Prior to the votes on sub-paragraph d and the text on the whole, Egypt submitted a no-action motion regarding a request by France to consider the paragraph in question separately from draft decision I contained in the NGO Committee report. Following a procedural discussion, the no-action motion was
defeated in a roll-call vote by 27 votes against to 22 in favour, with five abstentions (Bhutan, Cameroon, Costa Rica, El Salvador and Ukraine).
Speaking in support of the no-action motion, the representative of Nigeria said that if in seven years the NGO in question had not been able to convince the NGO Committee to grant it status, it was now time to move on. Iran’s representative also spoke in favour of the motion, echoing Nigeria’s arguments.
The United Kingdom and Germany spoke out against the motion, with the representative of the United Kingdom saying that he opposed such motions in principle, for they prevented free debate. The NGO in question had not received sufficient consideration in the NGO Committee and should be given a fair hearing.
By draft decision II in the NGO Committee report, the Council also decided that the 2002 session of the Committee on NGOs should be held on 13-24 and
29-30 of May.
Acting without a vote on other organizational matters, the Council decided to take note of the list of questions for its work programme for 2003, which includes proposals for its high-level segment, operational activities for international development cooperation segment, as well as coordination and humanitarian affairs segments.

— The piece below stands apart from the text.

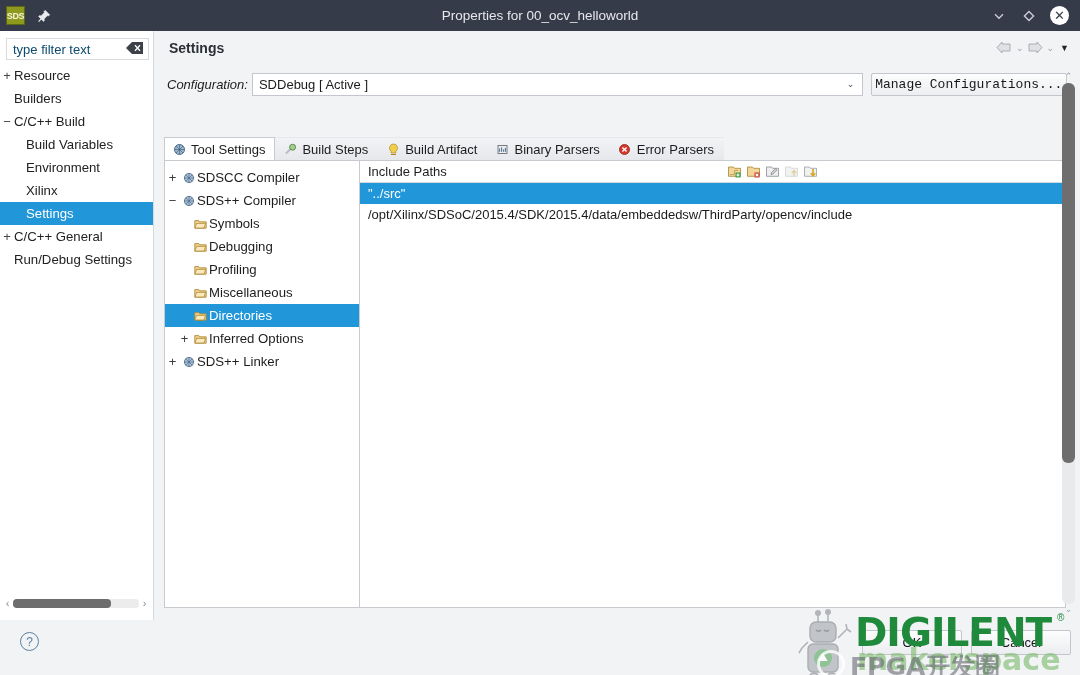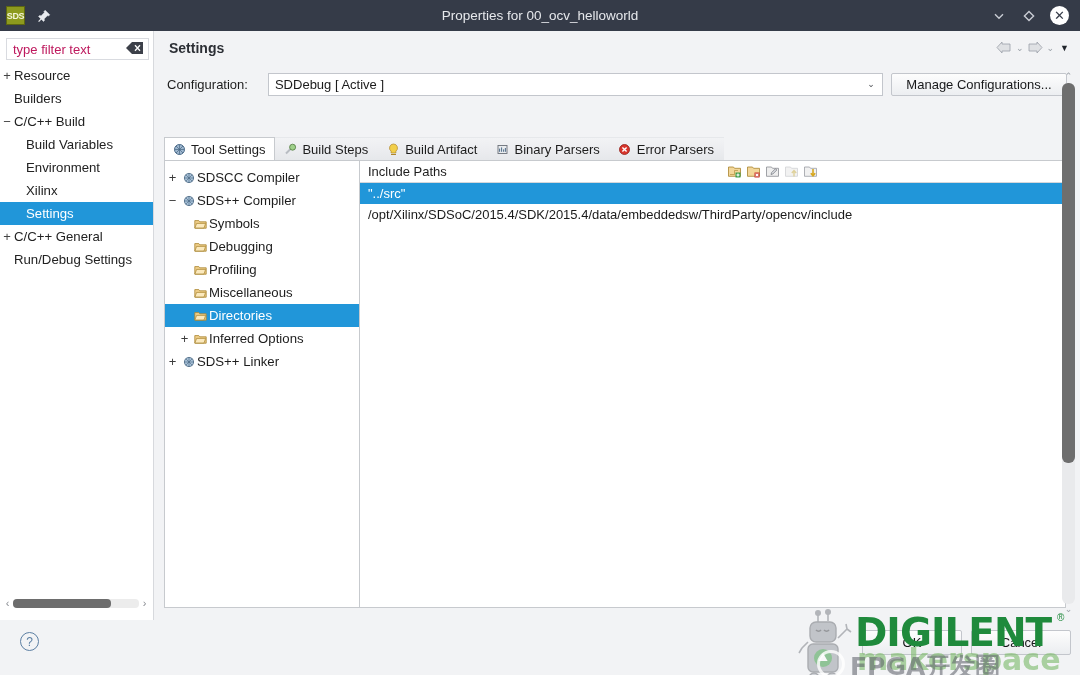"type filter text" .filterbox .ph { color: #be185d -> #0c4a6e }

It also decided that the theme for the humanitarian affairs segment of its 2002 substantive session should be: “Strengthening of the coordination of United Nations humanitarian assistance in cases of natural disasters and complex humanitarian emergencies, with particular attention to reaching the vulnerable and the transition from relief to development”. As more time was required to determine the theme for operational activities segment of its substantive session of 2002, the Council decided to defer the matter to a later date.
Also without a vote, the Council decided to include in the work programme of its substantive session this year the agenda item entitled “Consideration of the request for conversion of the International Civil Defence Organization (ICDO) into a specialized agency of the United Nations system”. A similar agenda item was included in relation to the World Tourism Organization. Both are currently intergovernmental organizations with observer status with the Council.

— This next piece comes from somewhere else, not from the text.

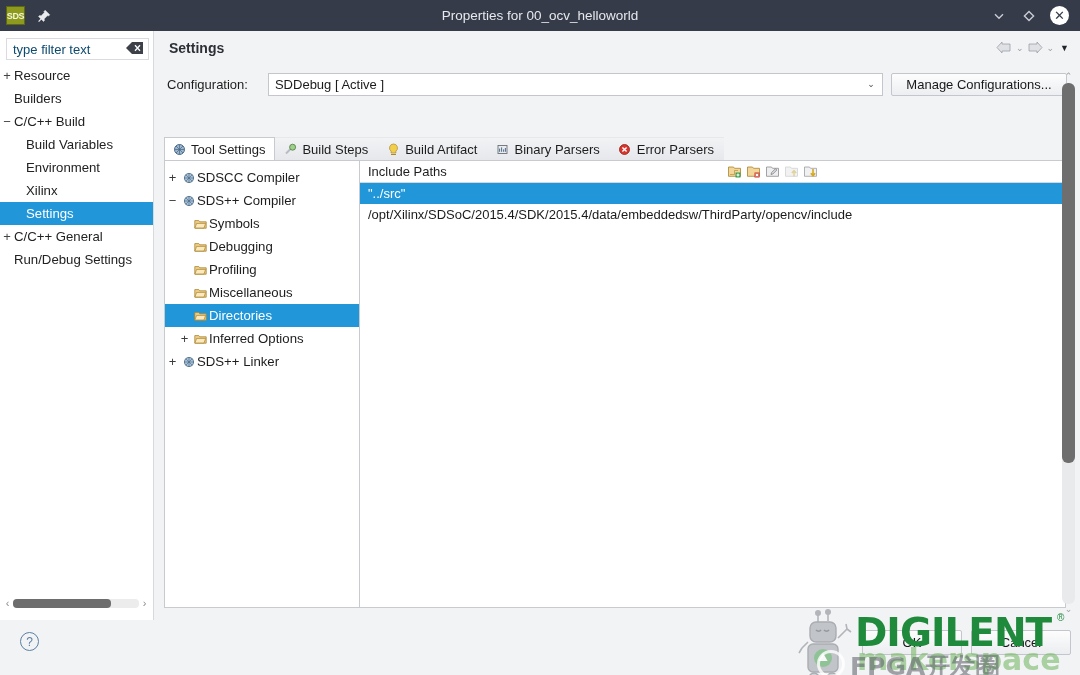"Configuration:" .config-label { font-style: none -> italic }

The Council deferred consideration of the provisional agenda and documentation for the third session of the Committee on Energy and Natural Resources for Development until after the World Summit for Sustainable Development in Johannesburg later this year. Also deferred was a decision on strengthening of the work of the Commission on Science and Technology, as was consideration of the report of the Secretary-General on the establishment of an ad hoc group on African countries emerging from conflict.
Finally, the Council adopted, without a vote, a draft decision submitted by the Vice-President of the Council, Gert Rosenthal (Guatemala), whereby it decided to authorize the Council’s President to hold consultations with concerned United Nations agencies, funds and programmes in Rome, Paris, Vienna and Geneva, in order to enhance collaboration and coordination among those entities in the Economic and Social Council.